__What this task involves__. Could you copy the records below exactly, keeping none of the images?

Information below:

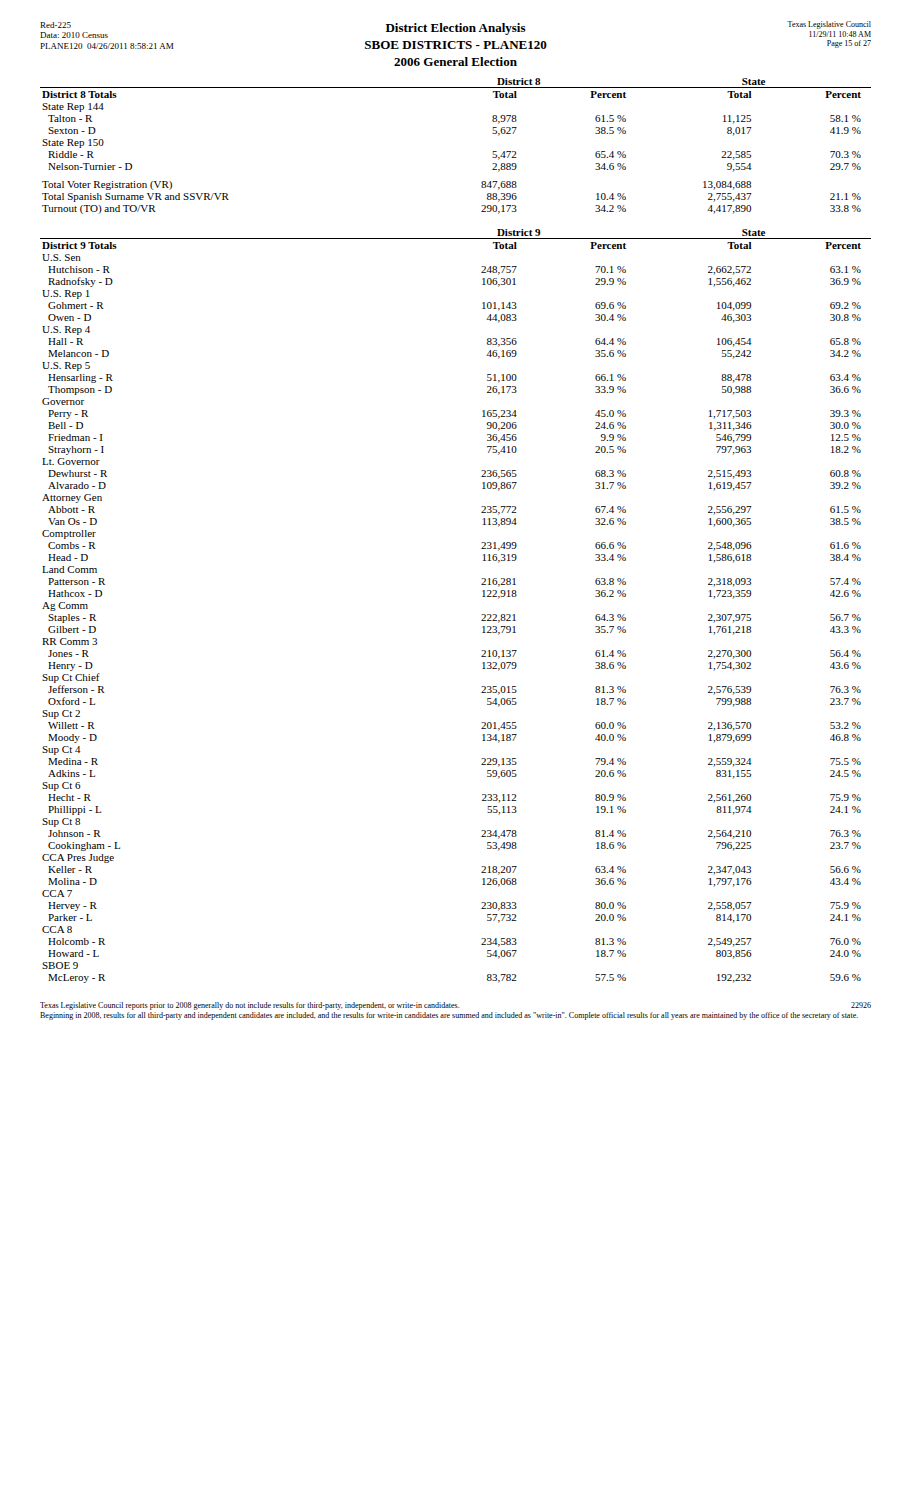Red-225
Data: 2010 Census
PLANE120 04/26/2011 8:58:21 AM
Texas Legislative Council
11/29/11 10:48 AM
Page 15 of 27
District Election Analysis
SBOE DISTRICTS - PLANE120
2006 General Election
| | District 8 | State |
| --- | --- | --- |
| District 8 Totals | Total | Percent | Total | Percent |
| State Rep 144 | | | | |
| Talton - R | 8,978 | 61.5 % | 11,125 | 58.1 % |
| Sexton - D | 5,627 | 38.5 % | 8,017 | 41.9 % |
| State Rep 150 | | | | |
| Riddle - R | 5,472 | 65.4 % | 22,585 | 70.3 % |
| Nelson-Turnier - D | 2,889 | 34.6 % | 9,554 | 29.7 % |
| Total Voter Registration (VR) | 847,688 | | 13,084,688 | |
| Total Spanish Surname VR and SSVR/VR | 88,396 | 10.4 % | 2,755,437 | 21.1 % |
| Turnout (TO) and TO/VR | 290,173 | 34.2 % | 4,417,890 | 33.8 % |
| | District 9 | State |
| --- | --- | --- |
| District 9 Totals | Total | Percent | Total | Percent |
| U.S. Sen | | | | |
| Hutchison - R | 248,757 | 70.1 % | 2,662,572 | 63.1 % |
| Radnofsky - D | 106,301 | 29.9 % | 1,556,462 | 36.9 % |
| U.S. Rep 1 | | | | |
| Gohmert - R | 101,143 | 69.6 % | 104,099 | 69.2 % |
| Owen - D | 44,083 | 30.4 % | 46,303 | 30.8 % |
| U.S. Rep 4 | | | | |
| Hall - R | 83,356 | 64.4 % | 106,454 | 65.8 % |
| Melancon - D | 46,169 | 35.6 % | 55,242 | 34.2 % |
| U.S. Rep 5 | | | | |
| Hensarling - R | 51,100 | 66.1 % | 88,478 | 63.4 % |
| Thompson - D | 26,173 | 33.9 % | 50,988 | 36.6 % |
| Governor | | | | |
| Perry - R | 165,234 | 45.0 % | 1,717,503 | 39.3 % |
| Bell - D | 90,206 | 24.6 % | 1,311,346 | 30.0 % |
| Friedman - I | 36,456 | 9.9 % | 546,799 | 12.5 % |
| Strayhorn - I | 75,410 | 20.5 % | 797,963 | 18.2 % |
| Lt. Governor | | | | |
| Dewhurst - R | 236,565 | 68.3 % | 2,515,493 | 60.8 % |
| Alvarado - D | 109,867 | 31.7 % | 1,619,457 | 39.2 % |
| Attorney Gen | | | | |
| Abbott - R | 235,772 | 67.4 % | 2,556,297 | 61.5 % |
| Van Os - D | 113,894 | 32.6 % | 1,600,365 | 38.5 % |
| Comptroller | | | | |
| Combs - R | 231,499 | 66.6 % | 2,548,096 | 61.6 % |
| Head - D | 116,319 | 33.4 % | 1,586,618 | 38.4 % |
| Land Comm | | | | |
| Patterson - R | 216,281 | 63.8 % | 2,318,093 | 57.4 % |
| Hathcox - D | 122,918 | 36.2 % | 1,723,359 | 42.6 % |
| Ag Comm | | | | |
| Staples - R | 222,821 | 64.3 % | 2,307,975 | 56.7 % |
| Gilbert - D | 123,791 | 35.7 % | 1,761,218 | 43.3 % |
| RR Comm 3 | | | | |
| Jones - R | 210,137 | 61.4 % | 2,270,300 | 56.4 % |
| Henry - D | 132,079 | 38.6 % | 1,754,302 | 43.6 % |
| Sup Ct Chief | | | | |
| Jefferson - R | 235,015 | 81.3 % | 2,576,539 | 76.3 % |
| Oxford - L | 54,065 | 18.7 % | 799,988 | 23.7 % |
| Sup Ct 2 | | | | |
| Willett - R | 201,455 | 60.0 % | 2,136,570 | 53.2 % |
| Moody - D | 134,187 | 40.0 % | 1,879,699 | 46.8 % |
| Sup Ct 4 | | | | |
| Medina - R | 229,135 | 79.4 % | 2,559,324 | 75.5 % |
| Adkins - L | 59,605 | 20.6 % | 831,155 | 24.5 % |
| Sup Ct 6 | | | | |
| Hecht - R | 233,112 | 80.9 % | 2,561,260 | 75.9 % |
| Phillippi - L | 55,113 | 19.1 % | 811,974 | 24.1 % |
| Sup Ct 8 | | | | |
| Johnson - R | 234,478 | 81.4 % | 2,564,210 | 76.3 % |
| Cookingham - L | 53,498 | 18.6 % | 796,225 | 23.7 % |
| CCA Pres Judge | | | | |
| Keller - R | 218,207 | 63.4 % | 2,347,043 | 56.6 % |
| Molina - D | 126,068 | 36.6 % | 1,797,176 | 43.4 % |
| CCA 7 | | | | |
| Hervey - R | 230,833 | 80.0 % | 2,558,057 | 75.9 % |
| Parker - L | 57,732 | 20.0 % | 814,170 | 24.1 % |
| CCA 8 | | | | |
| Holcomb - R | 234,583 | 81.3 % | 2,549,257 | 76.0 % |
| Howard - L | 54,067 | 18.7 % | 803,856 | 24.0 % |
| SBOE 9 | | | | |
| McLeroy - R | 83,782 | 57.5 % | 192,232 | 59.6 % |
Texas Legislative Council reports prior to 2008 generally do not include results for third-party, independent, or write-in candidates.
Beginning in 2008, results for all third-party and independent candidates are included, and the results for write-in candidates are summed and included as "write-in". Complete official results for all years are maintained by the office of the secretary of state.
22926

End of Information.

__Finished task__.
Red-225
Data: 2010 Census
PLANE120 04/26/2011 8:58:21 AM
Texas Legislative Council
11/29/11 10:48 AM
Page 15 of 27
District Election Analysis
SBOE DISTRICTS - PLANE120
2006 General Election
| | District 8 | State |
| --- | --- | --- |
| District 8 Totals | Total | Percent | Total | Percent |
| State Rep 144 | | | | |
| Talton - R | 8,978 | 61.5 % | 11,125 | 58.1 % |
| Sexton - D | 5,627 | 38.5 % | 8,017 | 41.9 % |
| State Rep 150 | | | | |
| Riddle - R | 5,472 | 65.4 % | 22,585 | 70.3 % |
| Nelson-Turnier - D | 2,889 | 34.6 % | 9,554 | 29.7 % |
| Total Voter Registration (VR) | 847,688 | | 13,084,688 | |
| Total Spanish Surname VR and SSVR/VR | 88,396 | 10.4 % | 2,755,437 | 21.1 % |
| Turnout (TO) and TO/VR | 290,173 | 34.2 % | 4,417,890 | 33.8 % |
| | District 9 | State |
| --- | --- | --- |
| District 9 Totals | Total | Percent | Total | Percent |
| U.S. Sen | | | | |
| Hutchison - R | 248,757 | 70.1 % | 2,662,572 | 63.1 % |
| Radnofsky - D | 106,301 | 29.9 % | 1,556,462 | 36.9 % |
| U.S. Rep 1 | | | | |
| Gohmert - R | 101,143 | 69.6 % | 104,099 | 69.2 % |
| Owen - D | 44,083 | 30.4 % | 46,303 | 30.8 % |
| U.S. Rep 4 | | | | |
| Hall - R | 83,356 | 64.4 % | 106,454 | 65.8 % |
| Melancon - D | 46,169 | 35.6 % | 55,242 | 34.2 % |
| U.S. Rep 5 | | | | |
| Hensarling - R | 51,100 | 66.1 % | 88,478 | 63.4 % |
| Thompson - D | 26,173 | 33.9 % | 50,988 | 36.6 % |
| Governor | | | | |
| Perry - R | 165,234 | 45.0 % | 1,717,503 | 39.3 % |
| Bell - D | 90,206 | 24.6 % | 1,311,346 | 30.0 % |
| Friedman - I | 36,456 | 9.9 % | 546,799 | 12.5 % |
| Strayhorn - I | 75,410 | 20.5 % | 797,963 | 18.2 % |
| Lt. Governor | | | | |
| Dewhurst - R | 236,565 | 68.3 % | 2,515,493 | 60.8 % |
| Alvarado - D | 109,867 | 31.7 % | 1,619,457 | 39.2 % |
| Attorney Gen | | | | |
| Abbott - R | 235,772 | 67.4 % | 2,556,297 | 61.5 % |
| Van Os - D | 113,894 | 32.6 % | 1,600,365 | 38.5 % |
| Comptroller | | | | |
| Combs - R | 231,499 | 66.6 % | 2,548,096 | 61.6 % |
| Head - D | 116,319 | 33.4 % | 1,586,618 | 38.4 % |
| Land Comm | | | | |
| Patterson - R | 216,281 | 63.8 % | 2,318,093 | 57.4 % |
| Hathcox - D | 122,918 | 36.2 % | 1,723,359 | 42.6 % |
| Ag Comm | | | | |
| Staples - R | 222,821 | 64.3 % | 2,307,975 | 56.7 % |
| Gilbert - D | 123,791 | 35.7 % | 1,761,218 | 43.3 % |
| RR Comm 3 | | | | |
| Jones - R | 210,137 | 61.4 % | 2,270,300 | 56.4 % |
| Henry - D | 132,079 | 38.6 % | 1,754,302 | 43.6 % |
| Sup Ct Chief | | | | |
| Jefferson - R | 235,015 | 81.3 % | 2,576,539 | 76.3 % |
| Oxford - L | 54,065 | 18.7 % | 799,988 | 23.7 % |
| Sup Ct 2 | | | | |
| Willett - R | 201,455 | 60.0 % | 2,136,570 | 53.2 % |
| Moody - D | 134,187 | 40.0 % | 1,879,699 | 46.8 % |
| Sup Ct 4 | | | | |
| Medina - R | 229,135 | 79.4 % | 2,559,324 | 75.5 % |
| Adkins - L | 59,605 | 20.6 % | 831,155 | 24.5 % |
| Sup Ct 6 | | | | |
| Hecht - R | 233,112 | 80.9 % | 2,561,260 | 75.9 % |
| Phillippi - L | 55,113 | 19.1 % | 811,974 | 24.1 % |
| Sup Ct 8 | | | | |
| Johnson - R | 234,478 | 81.4 % | 2,564,210 | 76.3 % |
| Cookingham - L | 53,498 | 18.6 % | 796,225 | 23.7 % |
| CCA Pres Judge | | | | |
| Keller - R | 218,207 | 63.4 % | 2,347,043 | 56.6 % |
| Molina - D | 126,068 | 36.6 % | 1,797,176 | 43.4 % |
| CCA 7 | | | | |
| Hervey - R | 230,833 | 80.0 % | 2,558,057 | 75.9 % |
| Parker - L | 57,732 | 20.0 % | 814,170 | 24.1 % |
| CCA 8 | | | | |
| Holcomb - R | 234,583 | 81.3 % | 2,549,257 | 76.0 % |
| Howard - L | 54,067 | 18.7 % | 803,856 | 24.0 % |
| SBOE 9 | | | | |
| McLeroy - R | 83,782 | 57.5 % | 192,232 | 59.6 % |
Texas Legislative Council reports prior to 2008 generally do not include results for third-party, independent, or write-in candidates.
Beginning in 2008, results for all third-party and independent candidates are included, and the results for write-in candidates are summed and included as "write-in". Complete official results for all years are maintained by the office of the secretary of state.
22926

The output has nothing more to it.